::: SOURCE DATA :::

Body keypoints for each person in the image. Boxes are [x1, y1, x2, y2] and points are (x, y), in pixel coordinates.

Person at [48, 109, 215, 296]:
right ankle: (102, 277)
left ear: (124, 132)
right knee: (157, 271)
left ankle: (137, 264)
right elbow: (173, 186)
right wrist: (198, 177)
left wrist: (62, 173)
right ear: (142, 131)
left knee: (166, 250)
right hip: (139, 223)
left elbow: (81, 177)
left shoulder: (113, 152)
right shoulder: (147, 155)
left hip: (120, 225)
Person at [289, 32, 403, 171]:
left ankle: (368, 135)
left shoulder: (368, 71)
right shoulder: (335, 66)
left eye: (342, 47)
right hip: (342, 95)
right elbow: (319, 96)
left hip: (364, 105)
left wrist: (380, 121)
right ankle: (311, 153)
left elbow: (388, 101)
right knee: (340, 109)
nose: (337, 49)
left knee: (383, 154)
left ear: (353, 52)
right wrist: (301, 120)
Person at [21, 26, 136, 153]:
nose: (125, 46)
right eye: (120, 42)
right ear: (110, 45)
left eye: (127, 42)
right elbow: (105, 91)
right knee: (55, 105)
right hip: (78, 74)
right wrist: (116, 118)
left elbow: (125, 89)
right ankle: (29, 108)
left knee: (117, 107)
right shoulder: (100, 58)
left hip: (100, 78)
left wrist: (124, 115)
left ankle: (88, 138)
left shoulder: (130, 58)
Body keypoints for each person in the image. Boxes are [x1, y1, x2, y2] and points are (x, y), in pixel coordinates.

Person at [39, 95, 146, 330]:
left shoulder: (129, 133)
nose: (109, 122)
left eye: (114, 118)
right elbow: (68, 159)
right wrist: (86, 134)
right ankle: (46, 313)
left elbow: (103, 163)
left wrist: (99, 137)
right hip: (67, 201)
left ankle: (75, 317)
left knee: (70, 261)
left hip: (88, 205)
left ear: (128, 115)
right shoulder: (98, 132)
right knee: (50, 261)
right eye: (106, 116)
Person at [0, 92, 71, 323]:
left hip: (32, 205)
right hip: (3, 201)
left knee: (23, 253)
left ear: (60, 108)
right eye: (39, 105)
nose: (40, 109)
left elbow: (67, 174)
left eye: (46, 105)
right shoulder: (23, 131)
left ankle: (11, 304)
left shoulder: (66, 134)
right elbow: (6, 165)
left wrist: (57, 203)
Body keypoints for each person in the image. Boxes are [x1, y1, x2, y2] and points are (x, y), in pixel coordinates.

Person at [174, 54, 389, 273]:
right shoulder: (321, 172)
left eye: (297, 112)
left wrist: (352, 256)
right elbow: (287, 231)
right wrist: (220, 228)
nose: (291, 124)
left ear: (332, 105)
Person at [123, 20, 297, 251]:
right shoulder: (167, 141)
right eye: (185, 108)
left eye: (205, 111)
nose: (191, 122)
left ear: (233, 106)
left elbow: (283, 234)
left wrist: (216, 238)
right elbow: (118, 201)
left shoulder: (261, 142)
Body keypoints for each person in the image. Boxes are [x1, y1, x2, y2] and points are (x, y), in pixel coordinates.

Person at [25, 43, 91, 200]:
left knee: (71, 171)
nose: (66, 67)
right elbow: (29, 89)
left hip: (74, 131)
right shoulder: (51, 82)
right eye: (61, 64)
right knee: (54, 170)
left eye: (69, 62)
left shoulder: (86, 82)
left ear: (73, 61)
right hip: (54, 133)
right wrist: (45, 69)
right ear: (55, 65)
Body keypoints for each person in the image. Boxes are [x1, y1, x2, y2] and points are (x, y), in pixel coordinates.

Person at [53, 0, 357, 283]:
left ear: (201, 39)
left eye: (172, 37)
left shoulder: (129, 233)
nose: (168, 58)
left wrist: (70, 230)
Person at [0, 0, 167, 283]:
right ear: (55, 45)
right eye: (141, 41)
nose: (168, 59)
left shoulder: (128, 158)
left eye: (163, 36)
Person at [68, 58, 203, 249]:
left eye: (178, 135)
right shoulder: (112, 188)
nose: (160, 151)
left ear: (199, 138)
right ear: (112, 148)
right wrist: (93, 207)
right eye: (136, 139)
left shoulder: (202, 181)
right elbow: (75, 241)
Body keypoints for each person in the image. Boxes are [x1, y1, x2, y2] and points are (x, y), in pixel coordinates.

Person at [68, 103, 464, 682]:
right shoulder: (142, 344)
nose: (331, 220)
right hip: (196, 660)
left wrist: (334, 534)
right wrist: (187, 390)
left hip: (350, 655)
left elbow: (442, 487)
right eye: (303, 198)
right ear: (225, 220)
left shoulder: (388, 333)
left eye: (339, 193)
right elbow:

:::
::: SOURCE DATA :::

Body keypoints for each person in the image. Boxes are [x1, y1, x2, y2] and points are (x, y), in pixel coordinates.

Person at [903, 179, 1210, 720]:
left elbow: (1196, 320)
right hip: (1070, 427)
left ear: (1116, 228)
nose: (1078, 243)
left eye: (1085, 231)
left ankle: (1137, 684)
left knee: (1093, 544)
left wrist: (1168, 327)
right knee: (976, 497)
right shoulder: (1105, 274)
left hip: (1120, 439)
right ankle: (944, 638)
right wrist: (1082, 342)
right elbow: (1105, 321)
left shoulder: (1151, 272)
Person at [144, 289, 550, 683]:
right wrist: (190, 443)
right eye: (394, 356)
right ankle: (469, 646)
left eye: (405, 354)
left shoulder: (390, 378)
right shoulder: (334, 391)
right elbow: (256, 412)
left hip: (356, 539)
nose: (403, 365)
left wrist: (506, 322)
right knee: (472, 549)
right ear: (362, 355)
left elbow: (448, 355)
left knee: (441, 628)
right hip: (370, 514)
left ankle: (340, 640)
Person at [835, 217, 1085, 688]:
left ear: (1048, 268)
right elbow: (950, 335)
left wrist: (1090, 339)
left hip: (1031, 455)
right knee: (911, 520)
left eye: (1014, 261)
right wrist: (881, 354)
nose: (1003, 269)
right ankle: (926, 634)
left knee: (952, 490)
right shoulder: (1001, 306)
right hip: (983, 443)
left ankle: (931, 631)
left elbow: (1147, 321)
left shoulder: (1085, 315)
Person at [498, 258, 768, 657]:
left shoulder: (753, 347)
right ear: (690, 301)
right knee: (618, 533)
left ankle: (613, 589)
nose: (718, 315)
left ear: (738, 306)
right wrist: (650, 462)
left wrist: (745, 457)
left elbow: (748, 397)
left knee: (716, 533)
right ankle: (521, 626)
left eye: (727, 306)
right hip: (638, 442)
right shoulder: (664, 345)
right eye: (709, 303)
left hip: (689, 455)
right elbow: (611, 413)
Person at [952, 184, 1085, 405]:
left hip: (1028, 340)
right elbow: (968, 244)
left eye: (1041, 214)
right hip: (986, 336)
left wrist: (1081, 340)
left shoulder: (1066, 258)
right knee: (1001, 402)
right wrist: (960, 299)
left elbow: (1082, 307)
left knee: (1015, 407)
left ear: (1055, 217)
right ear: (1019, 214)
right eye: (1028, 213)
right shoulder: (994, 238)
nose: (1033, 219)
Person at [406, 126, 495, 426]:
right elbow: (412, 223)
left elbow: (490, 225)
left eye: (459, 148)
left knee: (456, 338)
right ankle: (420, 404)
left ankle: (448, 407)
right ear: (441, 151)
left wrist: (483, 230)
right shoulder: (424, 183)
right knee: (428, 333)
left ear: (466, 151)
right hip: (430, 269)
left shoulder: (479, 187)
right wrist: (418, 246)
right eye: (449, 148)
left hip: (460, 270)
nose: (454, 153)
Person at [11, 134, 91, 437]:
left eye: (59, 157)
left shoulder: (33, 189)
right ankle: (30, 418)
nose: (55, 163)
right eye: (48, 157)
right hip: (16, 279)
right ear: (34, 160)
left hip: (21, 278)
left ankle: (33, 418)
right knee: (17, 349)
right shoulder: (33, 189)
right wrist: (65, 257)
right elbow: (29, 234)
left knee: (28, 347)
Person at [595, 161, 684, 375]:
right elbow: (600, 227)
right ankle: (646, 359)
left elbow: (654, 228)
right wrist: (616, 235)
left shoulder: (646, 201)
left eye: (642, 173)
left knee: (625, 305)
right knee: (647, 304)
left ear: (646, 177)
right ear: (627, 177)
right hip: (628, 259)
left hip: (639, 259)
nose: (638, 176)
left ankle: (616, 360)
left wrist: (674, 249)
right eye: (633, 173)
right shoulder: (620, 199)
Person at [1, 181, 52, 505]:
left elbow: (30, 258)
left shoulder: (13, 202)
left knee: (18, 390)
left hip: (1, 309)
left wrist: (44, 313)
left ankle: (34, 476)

:::

* _PROMPT_: Repeat, word for word, the lines above between the line holding "left wrist: (99, 137)" and the line holding "left ear: (60, 108)", inclusive; omit everything else.

* _EXERCISE RESULT_:
left wrist: (99, 137)
right hip: (67, 201)
left ankle: (75, 317)
left knee: (70, 261)
left hip: (88, 205)
left ear: (128, 115)
right shoulder: (98, 132)
right knee: (50, 261)
right eye: (106, 116)
Person at [0, 92, 71, 323]:
left hip: (32, 205)
right hip: (3, 201)
left knee: (23, 253)
left ear: (60, 108)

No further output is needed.